KIRCHDORF AN DER KREMS. LAbg. und FPÖ-Bezirksparteiobmann Michael Gruber ärgert sich einmal mehr über das „Verordnungschaos der Bundesregierung“.

Noch am 27. Jänner sei auf der Infoseite des Bundesministeriums für Kunst, Kultur, öffentlicher Dienst und Sport zu lesen gewesen, dass Eisstockschießen auf Outdoor-Sportstätten genehmigt sei. Bereits am nächsten Tag wurde, so LAbg. und FPÖ-Bezirksparteiobmann Michael Gruber, das Eisstockschießen von der Liste entfernt. „Einmal mehr für Verwirrung sorgen die Verordnungen des Bundesministeriums für Kunst, Kultur, öffentlicher Dienst und Sport“, ärgert sich Gruber und erzählt: „Noch am 27. Jänner war auf deren Infoseite zu lesen: Im Freien darf auf Outdoor-Sportstätten Sport ausgeübt werden, wenn pro Person mindestens zehn Quadratmeter zur Verfügung stehen und zwei Meter Abstand gehalten werden kann. Als Beispiele wurden das Eislaufen, Eisstockschießen, Ski-Langlaufen, Golf, Bogenschießen, Leichtathletik usw. genannt.
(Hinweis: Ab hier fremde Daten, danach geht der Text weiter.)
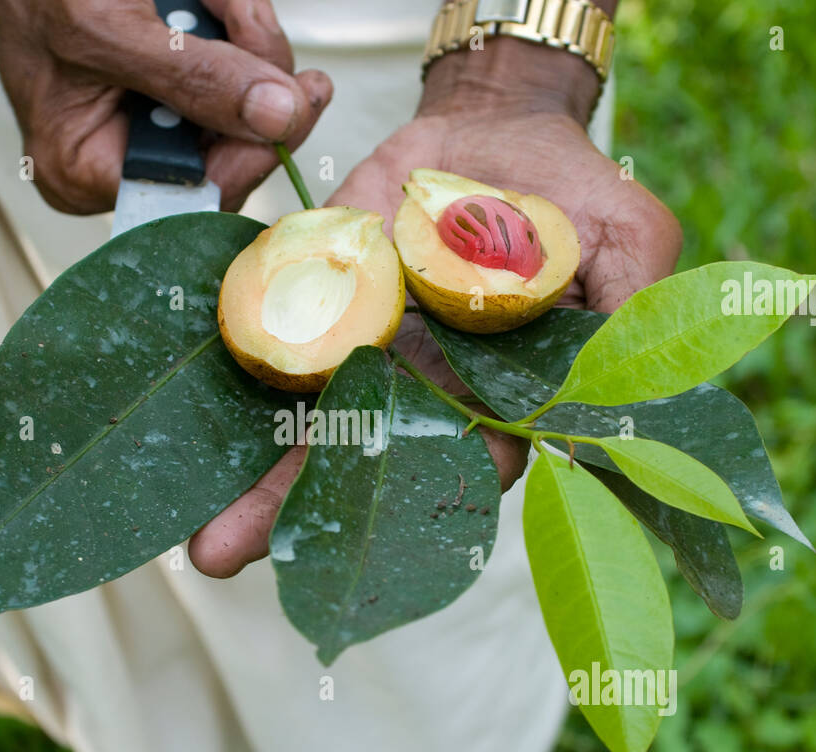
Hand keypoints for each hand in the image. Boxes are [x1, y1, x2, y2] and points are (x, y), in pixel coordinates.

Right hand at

Schon am 28. Jänner wurde plötzlich das Eisstockschießen aus der Aufzählung entfernt, da es sich, nach Angaben des Ministeriums, um einen Mannschaftssport handle.“
Gemeinden stehen mit dem Rücken zur Wand
„Die Gemeinden wissen daher von einem Tag zum anderen nicht, wie sie die Verordnungen umsetzen sollen, ganz zu schweigen von einer nicht nachvollziehbaren Belastung unserer Bürger,“ schildern Gruber und Kirchdorfs Sportstadtrat Günter Schachner (FPÖ) die derzeitige Lage. „Am Eislaufplatz in Kirchdorf dürfen zu den Öffnungszeiten bis zu 100 Personen gleichzeitig eislaufen. Beim Stockschießen befinden sich jedoch bei gerade mal vier Bahnen maximal 40 Personen auf der Eisfläche. Somit kann der Abstand von zwei Metern bedenkenlos eingehalten werden“, gibt Schachner zu denken. „Ich werde dieses Thema im Land zur Diskussion stellen, denn die Widersprüchlichkeit kann kaum größer sein. Unserer Bevölkerung noch weitere sportliche Betätigungen im Freien zu verbieten ist schlichtweg nicht mehr zumutbar“, betont Gruber.